The power of technology “exceeds any moment in our history,” kutsville, a silicon valley futurist, once pointed out. To do a good job in financial science and technology innovation, quickly occupying the highland of new technology applications such as “ABCD + 5g” has become the key to victory. Among them, building an AI technology platform has become an inevitable choice for financial institutions. What are the implications of these AI platforms for the banking industry? What is the story behind the landing of the platform and its partners? We take a bank as an example to deeply investigate and analyze the innovative practice of banks in artificial intelligence technology.
1.AI decisive battle of banking industry
In terms of R & D and application of new technologies, Dahang is building new technology innovation platforms such as artificial intelligence, blockchain, cloud computing, big data and Internet of things, so as to improve scientific and technological agility and iterative innovation ability. Among them, the disruptive impact of AI on the banking industry in the long term has been reflected in many aspects. According to a study by the Financial Research Institute of the central bank, AI is expected to become the next profit growth point of commercial banks; McKinsey estimates that AI technology can create up to $1 trillion of incremental value for the global banking industry every year.
An AI showdown has come.From the positive impact of AI, it can improve the bank’s profits, accelerate the innovation cycle, improve the operation efficiency, and provide customers with personalized, comprehensive and scenario based financial services in an all-round way; On the contrary, if the banking industry does not put AI in a strategic position, it will face the risk of being eliminated.
At present, large and medium-sized banks are vigorously developing their retail financial business, and customer experience and value mining are very important. Behind this, AI has great application potential. McKinsey found that more and more banking leaders have begun to deploy advanced artificial intelligence through a systematic approach and integrate it into the whole life cycle of digital operation through the front and back ends.
Although it has become a consensus to take artificial intelligence technology as an important breakthrough in financial services. However, in the banking industry, AI application innovation has some problems, such as high technical threshold and effective combination with financial business. At the same time, banks are also required to make overall planning and planning for various project applications, so as to avoid repeated construction in relevant capacity development and application.
Taking a bank as an example, building a unified artificial intelligence platform for the whole bank will not only help to meet the business needs of the whole bank in the field of artificial intelligence, but also help the bank to complete its own capacity-building and accumulation in artificial intelligence. However, it is not so easy for the artificial intelligence platform to really land in the banking industry.

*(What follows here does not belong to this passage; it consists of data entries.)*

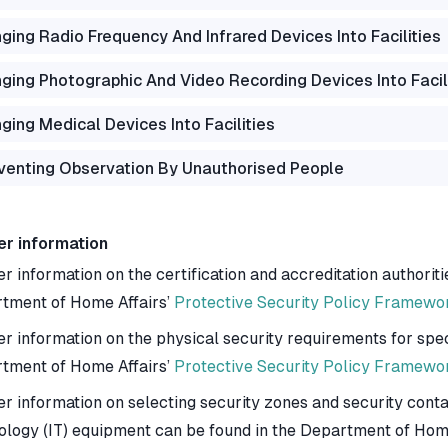
nging Radio Frequency And Infrared Devices Into Facilities
nging Photographic And Video Recording Devices Into Facil
nging Medical Devices Into Facilities
venting Observation By Unauthorised People
er information
r information on the certification and accreditation authoriti
tment of Home Affairs’
Protective Security Policy Framewo
er information on the physical security requirements for spec
tment of Home Affairs’
Protective Security Policy Framewo
er information on selecting security zones and security conta
ology (IT) equipment can be found in the Department of Hom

2.Breakthrough of bank AI platform: cooperation and joint construction
Different from the previous information revolution, the financial competition in the digital era is not only the competition of new technological innovation platforms, but also the competition between ecology. The banking industry needs to break through a series of obstacles such as technologies and standards in order to quickly land and comprehensively improve the ability of new technology platforms.

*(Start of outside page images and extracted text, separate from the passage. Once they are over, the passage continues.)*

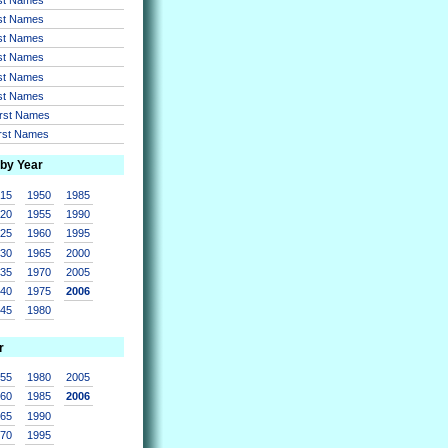
rst Names
rst Names
rst Names
rst Names
rst Names
irst Names
irst Names
 by Year
915
1950
1985
920
1955
1990
925
1960
1995
930
1965
2000
935
1970
2005
940
1975
2006
945
1980
r
955
1980
2005
960
1985
2006
965
1990
970
1995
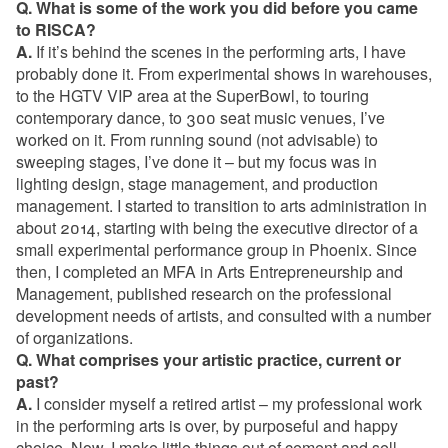
Q. What is some of the work you did before you came
to RISCA?
A.
If it’s behind the scenes in the performing arts, I have
probably done it. From experimental shows in warehouses,
to the HGTV VIP area at the SuperBowl, to touring
contemporary dance, to 300 seat music venues, I’ve
worked on it. From running sound (not advisable) to
sweeping stages, I’ve done it – but my focus was in
lighting design, stage management, and production
management. I started to transition to arts administration in
about 2014, starting with being the executive director of a
small experimental performance group in Phoenix. Since
then, I completed an MFA in Arts Entrepreneurship and
Management, published research on the professional
development needs of artists, and consulted with a number
of organizations.
Q. What comprises your artistic practice, current or
past?
A.
I consider myself a retired artist – my professional work
in the performing arts is over, by purposeful and happy
choice. Now, I make little things out of cement and sell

A survey by the banking association pointed out that 78% of the research banks have applied artificial intelligence to business scenarios, but the standards and specifications for the application of emerging technologies in the financial field are still insufficient. For the banking industry, talents, delivery speed and delivery channels are also difficult problems faced by AI applications.
Where should the banking industry go? The above research suggests that small and medium-sized banks can cooperate with third-party institutions, and large banks can also improve the application and R & D capacity of cutting-edge financial technology through self-research or cooperative R & D.
In other words, no financial institution can independently build the ability and ecology of artificial intelligence to deal with digitization. In the process of accelerating the layout of financial science and technology and the construction of information system, it is inevitable to rely on external forces. What experiences can be used for reference in the cooperation with external institutions in the exploration of breaking the situation, artificial intelligence technology innovation and building the medium-sized capacity of financial technology in the banking industry?
Taking a bank as an example, in the process of increasing AI innovation, the primary demand is to ensure that the project can fully meet the situation and needs of the bank, complete the sorting of business system and data ecology in the bank, and solve the pain points of R & D and application of artificial intelligence technology. Considering the huge number of users, high standards, high security and other factors in the banking industry, banks have very strict requirements for partners.